• [DOCUMENT EXTRACT]:
▽
Diapsalmata

As you may know, for a very long time I have maintained the belief that I have nothing new to bring to philosophy, absolutely nothing at all.

None of my ideas are new and none of my ideas are my own. They all come from far greater beings, with far more wisdom than myself. It is also my firm belief that philosophy is complete. As for those who claim to be pushing the boundaries of philosophy “forwards and onwards”, I deem them to be pitiful individuals, who start with untenable beliefs and work backwards to rationalize their self-deceit and guesswork - to salvage the comfort of their ignorance.

But even though I believe that I have no great wisdom to speak of that has not been spoken of before me, I have also come to recognize that philosophy is a path adorned with lies, traps, smooth talkers and all other manners of falsities. To avoid the throes of darkness (as I believe I have done), is so difficult that I don’t even know how to describe it. In truth, one of my dearest and most deep-seated convictions, is that I have only done so by the grace of God alone. I can find no other explanation for how someone who once bore so much weakness, arrogance and enmity in his heart, with no particular intellectual gifts, has been able traverse the pitfalls and temptations of arrogance, certainty and comfort. And so I write with the intention to guide people, just as I have been guided, to a sincere and lucid truth, in which there is no doubt - “لا ريب فيه¨

I must also confess that I am pleasantly surprised by how many people have requested that I write down my thoughts. Unfortunately notebooks of unintelligible scrawl that criss-cross between languages, themes and constant paradigm shifts in my world view, won’t do anyone any good, so my plan for this website (no, I refuse to call it a blog, Im not sharing recipes for cookies or anything like that!), is to elucidate my position clearly, which I’ll be honest, I know I’m really bad at doing sometimes… ok fine, most of the time…

So here they are… or rather here they aren’t, because A levels have guilt tripped me into revising some really riveting concepts - like quadrats. I just love quadrats… because who doesn’t wake up with a burning desire to write a six marker on the biodiversity of grass in a field…

So until I get around to writing something truly meaningful - the aforementioned undertaking, this is all I have to offer…



Posts:

  • Thy venerable vulnerable heart

    The knife that plunges deepest into the heart causes the most pain and damage, but also lets the most light shine in and lets the most darkness seep out.
△
• [STORED RECORDS]:
▽
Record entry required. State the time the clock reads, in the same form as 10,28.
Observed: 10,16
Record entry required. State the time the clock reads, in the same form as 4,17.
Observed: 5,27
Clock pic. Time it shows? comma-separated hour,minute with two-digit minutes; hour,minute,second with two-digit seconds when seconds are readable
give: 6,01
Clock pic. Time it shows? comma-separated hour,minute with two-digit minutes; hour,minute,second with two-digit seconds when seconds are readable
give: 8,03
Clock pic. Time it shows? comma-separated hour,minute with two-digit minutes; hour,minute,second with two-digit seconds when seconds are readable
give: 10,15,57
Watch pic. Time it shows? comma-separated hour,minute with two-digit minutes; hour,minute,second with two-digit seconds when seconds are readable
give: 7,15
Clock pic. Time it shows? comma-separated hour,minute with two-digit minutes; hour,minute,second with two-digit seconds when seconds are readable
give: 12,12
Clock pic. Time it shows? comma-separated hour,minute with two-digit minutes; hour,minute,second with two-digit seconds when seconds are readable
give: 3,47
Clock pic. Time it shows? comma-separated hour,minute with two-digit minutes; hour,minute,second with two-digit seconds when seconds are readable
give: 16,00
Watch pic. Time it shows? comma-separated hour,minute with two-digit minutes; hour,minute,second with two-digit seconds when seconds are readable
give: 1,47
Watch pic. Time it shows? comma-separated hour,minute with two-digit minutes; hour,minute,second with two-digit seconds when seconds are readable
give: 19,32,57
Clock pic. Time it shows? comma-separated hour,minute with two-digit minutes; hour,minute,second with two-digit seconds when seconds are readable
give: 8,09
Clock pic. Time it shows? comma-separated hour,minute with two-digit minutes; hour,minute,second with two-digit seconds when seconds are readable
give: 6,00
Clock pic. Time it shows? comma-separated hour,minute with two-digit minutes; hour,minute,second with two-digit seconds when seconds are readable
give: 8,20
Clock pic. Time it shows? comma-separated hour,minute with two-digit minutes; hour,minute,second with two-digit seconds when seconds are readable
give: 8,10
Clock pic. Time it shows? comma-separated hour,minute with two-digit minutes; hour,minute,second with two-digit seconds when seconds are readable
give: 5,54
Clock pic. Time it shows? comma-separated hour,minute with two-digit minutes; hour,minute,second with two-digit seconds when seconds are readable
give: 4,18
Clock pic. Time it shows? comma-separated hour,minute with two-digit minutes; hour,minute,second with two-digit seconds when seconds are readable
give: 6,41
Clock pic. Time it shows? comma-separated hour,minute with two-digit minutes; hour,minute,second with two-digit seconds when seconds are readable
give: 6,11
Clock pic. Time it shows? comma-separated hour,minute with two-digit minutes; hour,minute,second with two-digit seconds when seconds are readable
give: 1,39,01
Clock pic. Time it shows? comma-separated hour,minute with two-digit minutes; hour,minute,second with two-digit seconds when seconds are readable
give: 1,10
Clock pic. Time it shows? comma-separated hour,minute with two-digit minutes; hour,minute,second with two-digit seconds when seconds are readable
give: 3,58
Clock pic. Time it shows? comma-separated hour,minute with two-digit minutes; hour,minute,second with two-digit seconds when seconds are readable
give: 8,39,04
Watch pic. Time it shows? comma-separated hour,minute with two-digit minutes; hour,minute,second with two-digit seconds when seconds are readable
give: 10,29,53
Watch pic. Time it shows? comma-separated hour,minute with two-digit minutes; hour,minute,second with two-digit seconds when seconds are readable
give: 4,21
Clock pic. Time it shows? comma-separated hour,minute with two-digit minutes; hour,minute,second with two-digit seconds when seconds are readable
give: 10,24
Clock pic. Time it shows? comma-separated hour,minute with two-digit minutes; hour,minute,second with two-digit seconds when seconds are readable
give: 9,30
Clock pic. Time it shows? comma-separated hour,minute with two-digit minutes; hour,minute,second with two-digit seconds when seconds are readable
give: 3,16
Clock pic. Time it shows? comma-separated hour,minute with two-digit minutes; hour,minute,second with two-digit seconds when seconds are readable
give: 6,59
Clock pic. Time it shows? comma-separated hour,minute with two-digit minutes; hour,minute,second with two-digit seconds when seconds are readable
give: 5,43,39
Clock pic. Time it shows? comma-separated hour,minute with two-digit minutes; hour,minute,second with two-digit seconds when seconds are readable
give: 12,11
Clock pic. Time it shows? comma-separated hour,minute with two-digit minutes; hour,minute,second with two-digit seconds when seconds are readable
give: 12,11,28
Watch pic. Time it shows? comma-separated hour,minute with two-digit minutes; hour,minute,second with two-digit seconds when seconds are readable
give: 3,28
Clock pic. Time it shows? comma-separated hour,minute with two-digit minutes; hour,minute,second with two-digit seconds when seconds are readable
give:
△
• [DIRECTIVE 1]: In the Diapsalmata page, what does the writer refuse to call the website?
• [DIRECTIVE 2]: Continue the Diapsalmata page from its final sentence, keeping the reflective tone of the post excerpt.

• [ANSWER 1]: A blog.

• [ANSWER 2]:
    This state of agony, where thoughts flow freely in and out, this, dear reader, is called vulnerability.
    And in vulnerability, those jewels of the spirit - our convictions -...

  • A Sisyphean Task

    Find solace in thine tears, defiance in expression.
    Make perception thine knife, carve light from depression.

  • Comedy

    CAUTION: THIS PIECE IS UNFINISHED. I don’t think reading it is quite worth your time just yet…

  • Contradictions

    “When one understands Brorson’s words - “When the heart is most oppressed, then the harp of joy is tuned”, then he has in them a motto for all poetic existence, which necessarily must be unhappy.” For poetry is the smoke of burning passion, and passion is the tension in contradictions - the will that holds together two opposing forces. Take...

  • False Florin

    Forsake thine golden idol:
    The coveted coin that turns both sheep and lambs from the true way.
    For of the shepherd it has made a wolf,
    And of his flock, obedience to a mortal “salvation”.

    How woefully blind they must seem to passing travellers:
    Bound in rapture by woollen fetters and boasting self-made chains with souls...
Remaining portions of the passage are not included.